**Information shown**
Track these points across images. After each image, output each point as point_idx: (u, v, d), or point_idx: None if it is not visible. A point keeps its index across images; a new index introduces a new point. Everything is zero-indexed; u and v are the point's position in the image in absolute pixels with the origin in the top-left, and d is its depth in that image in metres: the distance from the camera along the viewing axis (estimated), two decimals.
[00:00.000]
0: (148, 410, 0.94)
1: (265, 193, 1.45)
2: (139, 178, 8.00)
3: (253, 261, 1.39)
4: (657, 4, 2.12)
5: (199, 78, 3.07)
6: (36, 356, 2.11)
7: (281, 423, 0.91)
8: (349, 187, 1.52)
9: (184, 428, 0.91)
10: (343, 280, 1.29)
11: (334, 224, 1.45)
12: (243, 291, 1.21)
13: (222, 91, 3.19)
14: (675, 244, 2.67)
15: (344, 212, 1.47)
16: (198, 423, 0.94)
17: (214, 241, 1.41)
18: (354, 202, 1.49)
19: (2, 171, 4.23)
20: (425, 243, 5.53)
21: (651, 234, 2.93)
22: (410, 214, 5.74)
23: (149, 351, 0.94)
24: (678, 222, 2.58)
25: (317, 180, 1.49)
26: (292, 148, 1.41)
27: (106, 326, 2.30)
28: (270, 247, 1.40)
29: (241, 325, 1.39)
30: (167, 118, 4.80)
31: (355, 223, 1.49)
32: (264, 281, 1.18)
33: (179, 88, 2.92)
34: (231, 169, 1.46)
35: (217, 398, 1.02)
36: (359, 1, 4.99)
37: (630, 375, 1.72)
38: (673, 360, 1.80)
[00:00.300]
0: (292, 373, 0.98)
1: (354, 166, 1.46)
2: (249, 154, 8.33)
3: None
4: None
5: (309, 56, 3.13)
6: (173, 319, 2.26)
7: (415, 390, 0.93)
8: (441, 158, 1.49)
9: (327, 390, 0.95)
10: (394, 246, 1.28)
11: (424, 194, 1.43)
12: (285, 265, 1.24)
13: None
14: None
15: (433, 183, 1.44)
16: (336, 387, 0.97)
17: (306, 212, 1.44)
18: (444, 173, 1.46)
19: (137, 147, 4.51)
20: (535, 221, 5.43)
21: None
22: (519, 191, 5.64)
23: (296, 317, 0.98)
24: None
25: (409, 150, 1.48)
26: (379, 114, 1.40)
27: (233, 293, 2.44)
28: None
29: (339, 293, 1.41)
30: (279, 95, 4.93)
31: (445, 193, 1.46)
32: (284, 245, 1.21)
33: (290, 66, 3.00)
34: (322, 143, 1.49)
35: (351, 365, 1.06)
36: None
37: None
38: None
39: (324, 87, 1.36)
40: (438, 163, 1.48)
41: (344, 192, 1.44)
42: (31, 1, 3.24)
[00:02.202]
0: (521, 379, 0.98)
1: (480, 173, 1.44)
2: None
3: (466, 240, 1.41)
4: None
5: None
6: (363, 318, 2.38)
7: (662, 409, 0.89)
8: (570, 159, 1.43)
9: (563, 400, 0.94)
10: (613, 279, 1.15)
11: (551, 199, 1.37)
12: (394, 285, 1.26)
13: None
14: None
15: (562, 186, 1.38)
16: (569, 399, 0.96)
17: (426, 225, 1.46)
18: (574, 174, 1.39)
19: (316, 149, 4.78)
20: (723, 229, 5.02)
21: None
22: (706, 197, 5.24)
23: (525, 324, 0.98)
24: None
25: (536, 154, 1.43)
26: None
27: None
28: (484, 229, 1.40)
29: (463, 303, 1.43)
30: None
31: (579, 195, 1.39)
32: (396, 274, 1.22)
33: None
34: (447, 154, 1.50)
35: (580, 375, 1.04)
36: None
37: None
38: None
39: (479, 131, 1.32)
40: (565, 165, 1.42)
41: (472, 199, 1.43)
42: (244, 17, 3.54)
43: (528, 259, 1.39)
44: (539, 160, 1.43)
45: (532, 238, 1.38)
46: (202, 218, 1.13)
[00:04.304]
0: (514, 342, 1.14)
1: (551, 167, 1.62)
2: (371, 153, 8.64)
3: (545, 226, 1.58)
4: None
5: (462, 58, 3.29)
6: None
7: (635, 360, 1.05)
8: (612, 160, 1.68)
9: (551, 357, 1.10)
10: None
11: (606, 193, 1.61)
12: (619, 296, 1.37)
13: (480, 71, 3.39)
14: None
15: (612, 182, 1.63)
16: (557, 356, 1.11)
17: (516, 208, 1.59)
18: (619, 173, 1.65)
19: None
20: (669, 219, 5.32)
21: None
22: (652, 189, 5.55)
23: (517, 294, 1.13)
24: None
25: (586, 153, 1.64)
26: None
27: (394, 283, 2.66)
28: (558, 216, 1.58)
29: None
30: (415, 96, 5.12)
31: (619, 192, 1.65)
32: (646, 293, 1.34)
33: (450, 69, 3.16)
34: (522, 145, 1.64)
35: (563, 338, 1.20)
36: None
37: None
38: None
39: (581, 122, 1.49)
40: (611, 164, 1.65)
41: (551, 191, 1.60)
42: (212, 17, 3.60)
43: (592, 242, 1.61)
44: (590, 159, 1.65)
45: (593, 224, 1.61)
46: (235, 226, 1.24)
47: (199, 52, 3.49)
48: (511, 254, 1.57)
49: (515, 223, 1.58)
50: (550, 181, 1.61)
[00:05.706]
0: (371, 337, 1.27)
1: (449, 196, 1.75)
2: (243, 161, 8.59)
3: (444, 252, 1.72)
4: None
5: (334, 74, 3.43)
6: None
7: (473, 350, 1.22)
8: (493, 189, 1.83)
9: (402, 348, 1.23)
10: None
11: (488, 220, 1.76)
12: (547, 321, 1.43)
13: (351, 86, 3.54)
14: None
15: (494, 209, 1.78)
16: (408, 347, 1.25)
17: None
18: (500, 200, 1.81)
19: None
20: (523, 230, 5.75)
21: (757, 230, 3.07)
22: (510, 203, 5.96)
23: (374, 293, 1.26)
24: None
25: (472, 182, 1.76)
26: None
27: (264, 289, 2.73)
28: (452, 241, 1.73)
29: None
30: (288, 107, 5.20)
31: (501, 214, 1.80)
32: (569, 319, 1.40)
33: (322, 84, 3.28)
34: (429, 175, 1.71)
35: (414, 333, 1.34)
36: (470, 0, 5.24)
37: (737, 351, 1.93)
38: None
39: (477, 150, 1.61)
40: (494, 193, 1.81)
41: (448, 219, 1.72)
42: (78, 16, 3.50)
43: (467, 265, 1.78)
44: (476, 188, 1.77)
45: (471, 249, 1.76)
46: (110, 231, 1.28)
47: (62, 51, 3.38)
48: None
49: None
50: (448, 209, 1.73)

**What the task requires**
There is a run of lines above from the one with "23: (149, 351, 0.94)" to the one with "46: (202, 218, 1.13)"; print exactly that run, both ends included, and nothing else.

**Exercise result**
23: (149, 351, 0.94)
24: (678, 222, 2.58)
25: (317, 180, 1.49)
26: (292, 148, 1.41)
27: (106, 326, 2.30)
28: (270, 247, 1.40)
29: (241, 325, 1.39)
30: (167, 118, 4.80)
31: (355, 223, 1.49)
32: (264, 281, 1.18)
33: (179, 88, 2.92)
34: (231, 169, 1.46)
35: (217, 398, 1.02)
36: (359, 1, 4.99)
37: (630, 375, 1.72)
38: (673, 360, 1.80)
[00:00.300]
0: (292, 373, 0.98)
1: (354, 166, 1.46)
2: (249, 154, 8.33)
3: None
4: None
5: (309, 56, 3.13)
6: (173, 319, 2.26)
7: (415, 390, 0.93)
8: (441, 158, 1.49)
9: (327, 390, 0.95)
10: (394, 246, 1.28)
11: (424, 194, 1.43)
12: (285, 265, 1.24)
13: None
14: None
15: (433, 183, 1.44)
16: (336, 387, 0.97)
17: (306, 212, 1.44)
18: (444, 173, 1.46)
19: (137, 147, 4.51)
20: (535, 221, 5.43)
21: None
22: (519, 191, 5.64)
23: (296, 317, 0.98)
24: None
25: (409, 150, 1.48)
26: (379, 114, 1.40)
27: (233, 293, 2.44)
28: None
29: (339, 293, 1.41)
30: (279, 95, 4.93)
31: (445, 193, 1.46)
32: (284, 245, 1.21)
33: (290, 66, 3.00)
34: (322, 143, 1.49)
35: (351, 365, 1.06)
36: None
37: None
38: None
39: (324, 87, 1.36)
40: (438, 163, 1.48)
41: (344, 192, 1.44)
42: (31, 1, 3.24)
[00:02.202]
0: (521, 379, 0.98)
1: (480, 173, 1.44)
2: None
3: (466, 240, 1.41)
4: None
5: None
6: (363, 318, 2.38)
7: (662, 409, 0.89)
8: (570, 159, 1.43)
9: (563, 400, 0.94)
10: (613, 279, 1.15)
11: (551, 199, 1.37)
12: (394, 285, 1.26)
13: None
14: None
15: (562, 186, 1.38)
16: (569, 399, 0.96)
17: (426, 225, 1.46)
18: (574, 174, 1.39)
19: (316, 149, 4.78)
20: (723, 229, 5.02)
21: None
22: (706, 197, 5.24)
23: (525, 324, 0.98)
24: None
25: (536, 154, 1.43)
26: None
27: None
28: (484, 229, 1.40)
29: (463, 303, 1.43)
30: None
31: (579, 195, 1.39)
32: (396, 274, 1.22)
33: None
34: (447, 154, 1.50)
35: (580, 375, 1.04)
36: None
37: None
38: None
39: (479, 131, 1.32)
40: (565, 165, 1.42)
41: (472, 199, 1.43)
42: (244, 17, 3.54)
43: (528, 259, 1.39)
44: (539, 160, 1.43)
45: (532, 238, 1.38)
46: (202, 218, 1.13)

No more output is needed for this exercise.